I need her– the land– though for a long time I’d forgotten why.
It seems the city lights and sounds, a siren song, called me into an alternate reality.
I stayed there for years, because I didn’t know better, and then she called to me again– the land.
I took my boys to the Indian mounds here in Georgia, where we climbed stairs up to a plateau of grass overlooking the landscape.
We could see factory smoke in the distance, but we could feel the pulse of an old earth beneath us– she remembers.
We sprinkled tobacco over a mound that was used as a gravesite, a place to bury all the people who died of European disease– nearly 90% of the tribe.
We sprinkled tobacco and we prayed, thinking of our own ancestors from a different tribe and a different place. Still, their stories come together and remind us that we belong to this history.
My boys watched as gravity took the thin brown strands from their palms, as the wilderness around them accepted their child-prayers.

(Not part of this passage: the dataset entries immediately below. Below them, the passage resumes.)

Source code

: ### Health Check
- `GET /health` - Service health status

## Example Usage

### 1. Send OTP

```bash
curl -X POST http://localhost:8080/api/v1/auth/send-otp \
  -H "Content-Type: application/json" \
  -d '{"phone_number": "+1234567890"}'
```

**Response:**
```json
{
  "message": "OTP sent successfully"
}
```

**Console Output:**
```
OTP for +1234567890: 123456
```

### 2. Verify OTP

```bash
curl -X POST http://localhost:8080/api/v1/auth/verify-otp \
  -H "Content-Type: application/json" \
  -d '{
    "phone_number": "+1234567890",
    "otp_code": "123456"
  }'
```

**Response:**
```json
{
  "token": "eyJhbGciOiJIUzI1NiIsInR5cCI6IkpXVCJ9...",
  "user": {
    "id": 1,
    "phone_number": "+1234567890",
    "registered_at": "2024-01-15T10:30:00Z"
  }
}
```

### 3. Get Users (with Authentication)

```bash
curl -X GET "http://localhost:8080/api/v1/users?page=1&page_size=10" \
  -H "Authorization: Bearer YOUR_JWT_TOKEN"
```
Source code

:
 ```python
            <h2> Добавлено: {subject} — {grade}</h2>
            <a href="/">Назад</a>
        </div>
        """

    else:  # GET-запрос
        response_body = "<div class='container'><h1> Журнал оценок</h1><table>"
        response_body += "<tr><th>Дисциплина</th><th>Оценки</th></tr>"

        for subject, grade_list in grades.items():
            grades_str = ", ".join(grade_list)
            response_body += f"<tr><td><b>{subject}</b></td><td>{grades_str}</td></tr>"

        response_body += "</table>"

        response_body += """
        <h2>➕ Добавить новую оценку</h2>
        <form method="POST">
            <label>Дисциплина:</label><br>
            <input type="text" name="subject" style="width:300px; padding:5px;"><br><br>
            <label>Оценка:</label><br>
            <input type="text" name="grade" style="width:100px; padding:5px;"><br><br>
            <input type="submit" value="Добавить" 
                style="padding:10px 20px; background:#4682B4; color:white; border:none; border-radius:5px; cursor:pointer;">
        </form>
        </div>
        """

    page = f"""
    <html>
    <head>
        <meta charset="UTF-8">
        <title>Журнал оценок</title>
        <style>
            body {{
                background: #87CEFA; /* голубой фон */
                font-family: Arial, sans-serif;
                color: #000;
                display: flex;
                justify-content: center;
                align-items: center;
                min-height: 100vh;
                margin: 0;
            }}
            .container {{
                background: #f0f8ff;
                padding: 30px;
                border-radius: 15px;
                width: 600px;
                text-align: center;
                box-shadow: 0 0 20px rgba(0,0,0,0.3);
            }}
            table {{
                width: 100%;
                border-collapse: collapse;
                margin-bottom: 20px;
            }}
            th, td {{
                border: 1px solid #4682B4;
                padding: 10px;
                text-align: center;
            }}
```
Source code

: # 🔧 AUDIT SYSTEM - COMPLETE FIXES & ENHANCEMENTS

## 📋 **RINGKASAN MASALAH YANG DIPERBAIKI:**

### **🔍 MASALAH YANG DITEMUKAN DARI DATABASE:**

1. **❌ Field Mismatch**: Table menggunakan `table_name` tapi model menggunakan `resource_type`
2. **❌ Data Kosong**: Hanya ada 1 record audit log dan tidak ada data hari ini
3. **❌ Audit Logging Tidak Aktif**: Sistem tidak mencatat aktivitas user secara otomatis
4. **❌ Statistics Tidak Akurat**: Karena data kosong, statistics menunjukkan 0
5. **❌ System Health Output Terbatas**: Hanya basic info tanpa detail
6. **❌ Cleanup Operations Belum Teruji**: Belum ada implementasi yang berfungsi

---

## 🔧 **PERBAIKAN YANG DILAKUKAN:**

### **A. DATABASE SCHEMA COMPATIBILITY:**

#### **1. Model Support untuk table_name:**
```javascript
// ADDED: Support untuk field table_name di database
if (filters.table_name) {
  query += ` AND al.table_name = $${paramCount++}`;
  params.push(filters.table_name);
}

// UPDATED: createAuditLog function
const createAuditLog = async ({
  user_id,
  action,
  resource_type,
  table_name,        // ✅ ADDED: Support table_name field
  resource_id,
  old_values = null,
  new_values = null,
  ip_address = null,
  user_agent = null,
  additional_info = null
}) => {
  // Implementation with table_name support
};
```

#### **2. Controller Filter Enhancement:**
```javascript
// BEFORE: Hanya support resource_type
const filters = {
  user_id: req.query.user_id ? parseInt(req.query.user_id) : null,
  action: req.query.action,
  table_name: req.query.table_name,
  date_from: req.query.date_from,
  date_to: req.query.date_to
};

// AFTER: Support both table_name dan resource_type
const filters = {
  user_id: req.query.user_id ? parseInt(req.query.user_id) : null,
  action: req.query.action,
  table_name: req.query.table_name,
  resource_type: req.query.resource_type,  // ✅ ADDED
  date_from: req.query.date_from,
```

I grew up with New Mexico dirt, in poor neighborhoods where we didn’t really realize we were poor– we knew we were children with friends and roofs over our heads, and that’s all we needed to know.
As a preteen living in Missouri, my step-dad took me to American Eagle Outfitters for the first time, and I left with a brand new outfit, never before worn by someone else. I became someone different that day, someone who could see my own reflection in the storefront windows, among the racks of bulk-manufactured items.
It was beautiful while it lasted.
But in living a loud life, I’d forgotten what it means to learn from the quiet, small voice of the land.
So as I get older, I long for the “tonic of wilderness,” as Thoreau called it.
I need the wind to remind me that the world is made up of rustling leaves and carried-away seeds.
I need the open fields to tell the story of the people who lived on the land long before I came here.
If we are to listen to the Creator, do we not also listen to the beauty that is created?
And if we do not journey out of our cities, out past the boundaries, out into the unknown, we will not learn to truly embrace the long-standing Mystery that is gifted to us in creation.
We climbed the stairs of those mounds, we looked across the land, and we asked, for ourselves, what it means to belong.
We have friends who have a farm in Arkansas, and the moment I step across the threshold and into their house, I know it to be a place of peace.
We can see the horizon through the dining room widows, out past the back porch. We watch the horses run through their little field while lambs play across the fence.
They live in the land, and they practice listening.
As with many things, stepping away from the city life we know and into what we don’t gives us a chance to re-evaluate, to re-define, to re-examine. Shopping malls and chain restaurants can’t do that. They don’t understand or heal our ache.
Remember those times Jesus stepped away from his city, from his friends, to meet God in the hillside or the wilderness? Even Jesus learned something in that quiet, learned from the breath of the earth and voice of the wind as it rushed by.
And so we are to learn something in these hillsides that surround us.
The stories are old, and the storytellers are wise, and if we humbly listen to them, we’ll learn our way, past the siren songs of our youth and into an understanding of the sacred-kept truth waiting for us in the wilderness.